• _Given exercise A_
Translate the comment "get images from time frame" in the code diff into French.

##############################

Alignments from #2

snewman-aa · snewman-aa · commit 4c5a70146675 · 2024-01-30T14:55:11.000-05:00
diff --git a/app.py b/app.py
@@ -30,49 +30,37 @@ def _annotate(self, mmif: Union[str, dict, Mmif], **parameters) -> Mmif:
         video_doc: Document = mmif.get_documents_by_type(DocumentTypes.VideoDocument)[0]
         input_view: View = mmif.get_views_for_document(video_doc.properties.id)[0]
 
-        config = self.get_configuration(**parameters)
         new_view: View = mmif.new_view()
         self.sign_view(new_view, parameters)
 
         for timeframe in input_view.get_annotations(AnnotationTypes.TimeFrame):
             self.logger.debug(timeframe.properties)
-            # get images from time frame
-            if config["sampleFrames"] == 1:
-                self.logger.debug("Sampling 1 frame")
-                image: np.ndarray = vdh.extract_mid_frame(mmif, timeframe, as_PIL=False)
-                self.logger.debug("Extracted image")
-                self.logger.debug("Running OCR")
-                ocrs = [self.reader.readtext(image, width_ths=0.25)]
-                self.logger.debug(ocrs)
-            else:
-                self.logger.debug(f"Sampling {config['sampleFrames']} frames")
-                timeframe_length = int(timeframe.properties["end"] - timeframe.properties["start"])
-                sample_frames = config["sampleFrames"]
-                if timeframe_length < sample_frames:
-                    sample_frames = int(timeframe_length)
-                sample_ratio = int(timeframe.get("end") - timeframe.get("start")) // sample_frames
-                tf_sample = vdh.sample_frames(timeframe.get("start"), timeframe.get("end"), sample_ratio)
-                images = vdh.extract_frames_as_images(video_doc, tf_sample)

##############################

• _Given exercise B_
Copy out the records, starting at the line that contains "order: Malvales" and ending with the last line of the records.

• _Records provided_

##############################

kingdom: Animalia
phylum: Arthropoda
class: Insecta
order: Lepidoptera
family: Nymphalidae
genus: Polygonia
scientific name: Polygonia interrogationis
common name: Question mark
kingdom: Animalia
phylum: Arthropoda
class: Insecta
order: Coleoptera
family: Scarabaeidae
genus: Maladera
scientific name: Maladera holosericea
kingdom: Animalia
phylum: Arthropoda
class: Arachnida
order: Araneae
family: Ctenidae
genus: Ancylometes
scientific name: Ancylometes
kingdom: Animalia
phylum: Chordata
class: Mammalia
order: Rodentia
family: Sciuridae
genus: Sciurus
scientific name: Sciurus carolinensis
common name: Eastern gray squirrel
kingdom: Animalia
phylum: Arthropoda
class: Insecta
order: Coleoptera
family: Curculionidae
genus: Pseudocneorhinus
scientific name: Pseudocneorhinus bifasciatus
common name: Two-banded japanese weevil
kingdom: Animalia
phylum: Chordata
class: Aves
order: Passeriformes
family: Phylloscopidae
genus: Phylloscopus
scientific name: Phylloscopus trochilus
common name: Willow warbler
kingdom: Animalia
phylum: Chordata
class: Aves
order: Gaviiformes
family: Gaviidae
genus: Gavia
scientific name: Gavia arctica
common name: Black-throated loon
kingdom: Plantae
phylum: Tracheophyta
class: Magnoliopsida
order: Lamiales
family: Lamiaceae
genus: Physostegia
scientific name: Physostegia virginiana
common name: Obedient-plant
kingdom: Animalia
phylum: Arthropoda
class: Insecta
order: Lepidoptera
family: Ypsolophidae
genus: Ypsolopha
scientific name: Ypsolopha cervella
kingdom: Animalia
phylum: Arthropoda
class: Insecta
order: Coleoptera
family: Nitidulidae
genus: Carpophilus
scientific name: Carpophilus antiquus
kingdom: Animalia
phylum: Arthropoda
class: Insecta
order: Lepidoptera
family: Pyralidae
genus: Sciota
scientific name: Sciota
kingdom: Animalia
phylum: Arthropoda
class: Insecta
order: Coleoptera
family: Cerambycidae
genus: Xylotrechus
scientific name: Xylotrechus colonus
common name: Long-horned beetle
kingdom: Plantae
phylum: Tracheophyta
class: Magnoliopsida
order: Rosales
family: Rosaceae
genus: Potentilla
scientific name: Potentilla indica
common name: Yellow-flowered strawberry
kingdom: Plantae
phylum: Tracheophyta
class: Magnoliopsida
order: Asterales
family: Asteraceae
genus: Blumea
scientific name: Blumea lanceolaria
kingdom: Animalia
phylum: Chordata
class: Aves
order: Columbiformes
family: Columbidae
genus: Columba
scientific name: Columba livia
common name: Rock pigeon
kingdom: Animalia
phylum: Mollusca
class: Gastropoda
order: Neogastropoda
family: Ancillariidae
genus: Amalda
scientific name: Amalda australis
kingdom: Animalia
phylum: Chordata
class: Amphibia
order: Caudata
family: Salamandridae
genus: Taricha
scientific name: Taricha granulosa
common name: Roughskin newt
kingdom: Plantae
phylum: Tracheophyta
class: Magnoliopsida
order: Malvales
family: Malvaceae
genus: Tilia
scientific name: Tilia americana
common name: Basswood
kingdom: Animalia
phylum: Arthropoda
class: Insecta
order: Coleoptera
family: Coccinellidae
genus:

##############################

• _Exercise response A_
récupérer les images de l'intervalle de temps

• _Exercise response B_
order: Malvales
family: Malvaceae
genus: Tilia
scientific name: Tilia americana
common name: Basswood
kingdom: Animalia
phylum: Arthropoda
class: Insecta
order: Coleoptera
family: Coccinellidae
genus:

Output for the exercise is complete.